───── READING TEXT ─────
In addition, post-glacial rebound has caused numerous significant
changes to coastlines and landscapes over the last several thousand
years, and the effects continue to be significant.
In Sweden, Lake Mälaren was formerly an arm of the Baltic Sea, but uplift eventually cut it off and led to its becoming a freshwaterlake in about the 12th century, at the time when Stockholm was founded at its outlet. Marine seashells found in Lake Ontario sediments imply a similar event in prehistoric times. Other pronounced effects can be seen on the island of Öland, Sweden, which has little topographic relief due to the presence of the very level Stora Alvaret. The rising land has caused the Iron Age settlement area to recede from the Baltic Sea,
making the present day villages on the west coast set back unexpectedly
far from the shore. These effects are quite dramatic at the village of
Alby, for example, where the Iron Age inhabitants were known to subsist on substantial coastal fishing.
In several other Nordic ports, like Tornio and Pori (formerly at Ulvila),
the harbour has had to be relocated several times. Place names in the
coastal regions also illustrate the rising land: there are inland places
named 'island', 'skerry', 'rock', 'point' and 'sound'. For example, Oulunsalo "island of Oulujoki" is a peninsula, with inland names such as Koivukari "Birch Rock", Santaniemi "Sandy Cape", and Salmioja "the brook of the Sound".
─────
** OBJECTIVE A **
Please rewrite everything from "In Sweden, Lake" down to "substantial coastal fishing." in the passage on post-glacial rebound, changing "Iron Age" to "Viking Age".
** OBJECTIVE B **
Write what comes next in the passage on post-glacial rebound, picking up after its last sentence.
───── MATERIAL SUPPLIED ─────
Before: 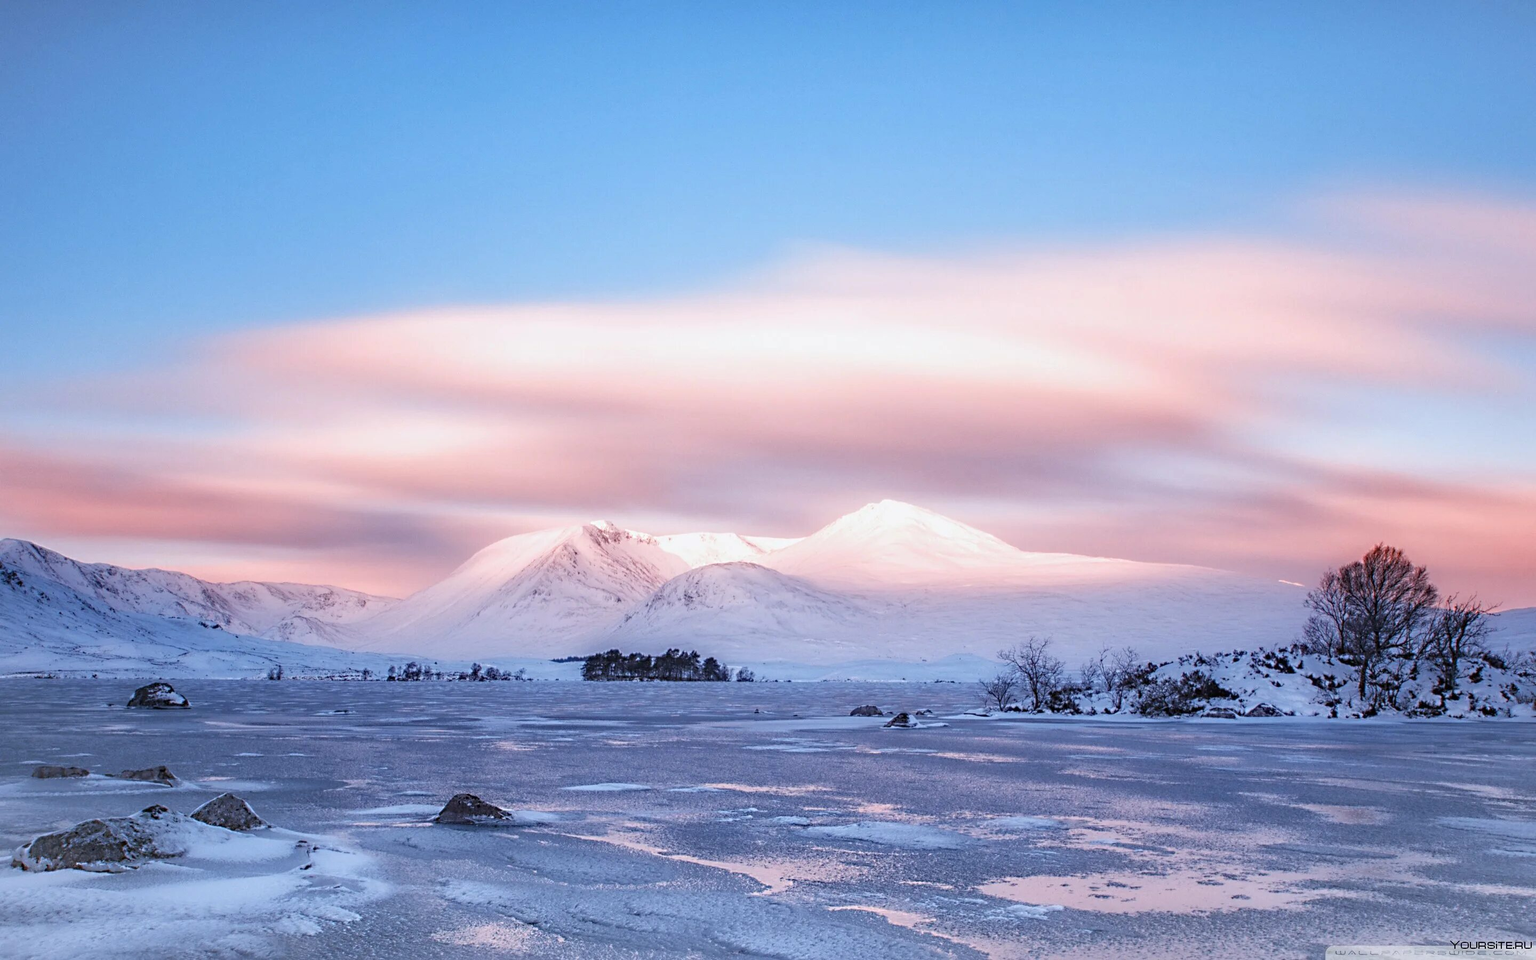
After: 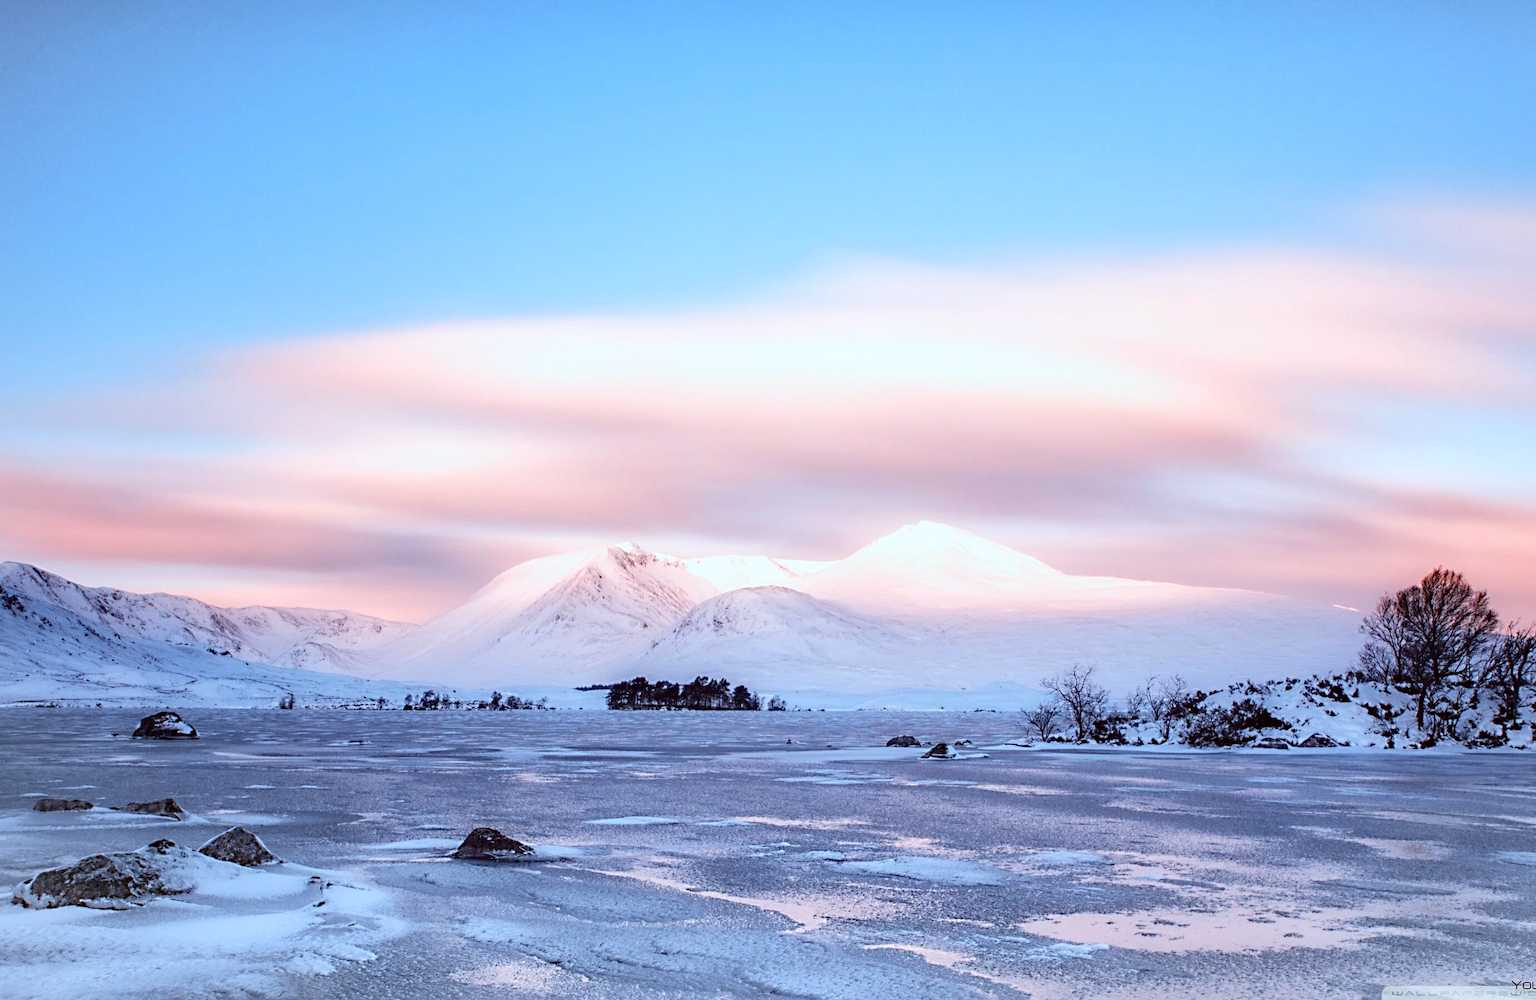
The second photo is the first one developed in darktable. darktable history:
crop: right 4.04%, bottom 0.03%
tone curve: curves: ch0 [(0, 0) (0.003, 0) (0.011, 0.001) (0.025, 0.003) (0.044, 0.005) (0.069, 0.013) (0.1, 0.024) (0.136, 0.04) (0.177, 0.087) (0.224, 0.148) (0.277, 0.238) (0.335, 0.335) (0.399, 0.43) (0.468, 0.524) (0.543, 0.621) (0.623, 0.712) (0.709, 0.788) (0.801, 0.867) (0.898, 0.947) (1, 1)], color space Lab, independent channels, preserve colors none
color correction: highlights a* -4.87, highlights b* -3.1, shadows a* 3.89, shadows b* 4.35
─────
** FINAL RESULT A **
In Sweden, Lake Mälaren was formerly an arm of the Baltic Sea, but uplift eventually cut it off and led to its becoming a freshwaterlake in about the 12th century, at the time when Stockholm was founded at its outlet. Marine seashells found in Lake Ontario sediments imply a similar event in prehistoric times. Other pronounced effects can be seen on the island of Öland, Sweden, which has little topographic relief due to the presence of the very level Stora Alvaret. The rising land has caused the Viking Age settlement area to recede from the Baltic Sea,
making the present day villages on the west coast set back unexpectedly
far from the shore. These effects are quite dramatic at the village of
Alby, for example, where the Viking Age inhabitants were known to subsist on substantial coastal fishing.

** FINAL RESULT B **
In Great Britain, glaciation affected Scotland but not southern England,
and the post-glacial rebound of northern Great Britain (up to 10 cm per
century) is causing a corresponding downward movement of the southern
half of the island (up to 5 cm per century). This will eventually lead
to an increased risk of floods in southern England and south-western Ireland.
Since the glacial isostatic adjustment process causes the land to
move relative to the sea, ancient shorelines are found to lie above
present day sea level in areas that were once glaciated. On the other
hand, places in the peripheral bulge area which was uplifted during
glaciation now begins to subside. Therefore, ancient beaches are found
below present day sea level in the bulge area. The "relative sea level
data", which consists of height and age measurements of the ancient
beaches around the world, tells us that glacial isostatic adjustment
proceeded at a higher rate near the end of deglaciation than today.
The present-day uplift motion in northern Europe is also monitored by a GPS network called BIFROST. Results of GPS data show a peak rate of about 11 mm/year in the north part of the Gulf of Bothnia, but this uplift rate decreases away and becomes negative outside the former ice margin.
In the near field outside the former ice margin, the land sinks
relative to the sea. This is the case along the east coast of the United
States, where ancient beaches are found submerged below present day sea
level and Florida is expected to be submerged in the future. GPS data in North America also confirms that land uplift becomes subsidence outside the former ice margin.
Global sea levels
To
form the ice sheets of the last Ice Age, water from the oceans
evaporated, condensed as snow and was deposited as ice in high
latitudes. Thus global sea level fell during glaciation.
The ice sheets at the last glacial maximum
were so massive that global sea level fell by about 120 metres. Thus
continental shelves were exposed and many islands became connected with
the continents through dry land. This was the case between the British
Isles and Europe (Doggerland), or between Taiwan, the Indonesian islands and Asia (Sundaland). A land bridge also existed between Siberia and Alaska that allowed the migration of people and animals during the last glacial maximum.
The fall in sea level also affects the circulation of ocean
currents and thus has important impact on climate during the glacial
maximum.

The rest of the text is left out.